BRIEF: Rewrite the passage of the excerpt on aspirin after joint replacement that starts at "Aspirin doesn't need" and ends at "protect these patients.", changing "heart-related issues" to "cardiac problems".

TEXT EXCERPT:
So, potentially, once you know what causes the issues, you could design a therapeutic strategy that could change the microbiome of a person's joints. This isn't really a long way off.

And now, with the microbiome, we are linking it back to next-generation sequencing.  Through that, we have found that in 28 percent of osteoarthritis patients without infections, there is a strong microbiome signal in the joints. Critics might ask, how do you know if that organism is really an infection or is part of the normal biome?  We're extremely close to getting that answer.

You've also mentioned plain old aspirin as a new improvement.

When a patient undergoes an operation, and we cut into their body, the body has to try to stop the bleeding. A coagulation system gets activated. But how does that system know whether to just stop the bleeding at the surgical site, or could it result in blood clot formation in other areas of the body? It does. It's often in the legs, and usually in the veins, where the blood is flowing slower than in the arteries. It's called a venous thromboembolism, or VTE.

In orthopedic surgery, if a patient undergoes a procedure, in particular total joint replacement, they are at risk for VTE and should receive anticoagulation therapy. Different types of anti-coagulation drugs have been introduced over the past 30 to 40 years. One of the most well-known is Coumadin, or its generic version, warfarin.

The balance has to be exactly right. If you give too much of the anticoagulation drugs, the patient can bleed at the site of the surgery. And there are other potential complications.

But now, we have begun giving patients simple low-dose aspirin.  To see if aspirin is as good as the other agents in patients undergoing total joint replacements, we did a randomized study and came across a very interesting finding. We found that patients who received aspirin had a lower incidence of VTE than on Coumadin. We were surprised. We figured it would be as good, but it was actually better. This is partly because Coumadin takes a few days to reach full effectiveness.

We found that aspirin had other beneficial effects. It doesn't cause hematoma. It doesn't cause bleeding from the wound. It doesn't cause persistent drainage from the wound. And then, interestingly, aspirin also reduces the incidences of fever in the post-operative period.

Aspirin doesn't need blood monitoring and testing like Coumadin does. Also, after surgery, patients are at risk of developing heart-related issues and strokes. Aspirin helps protect these patients.

And it's extremely cheap.  Here's the math: We do 1.2 million joint replacements a year in the U.S. Many are initially prescribed low-molecular-weight heparin, a drug that costs roughly $100 a day, for 30 days. It's a massive cost for a drug that is no better than aspirin. Plus, heparin has to be injected. Imagine the convenience of going home with aspirin, instead.

Dataset entries:
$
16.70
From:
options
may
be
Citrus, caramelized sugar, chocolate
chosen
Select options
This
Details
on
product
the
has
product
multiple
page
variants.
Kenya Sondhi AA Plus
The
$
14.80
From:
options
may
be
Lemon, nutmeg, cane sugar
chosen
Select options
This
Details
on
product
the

SOLVED EXERCISE:
Aspirin doesn't need blood monitoring and testing like Coumadin does. Also, after surgery, patients are at risk of developing cardiac problems and strokes. Aspirin helps protect these patients.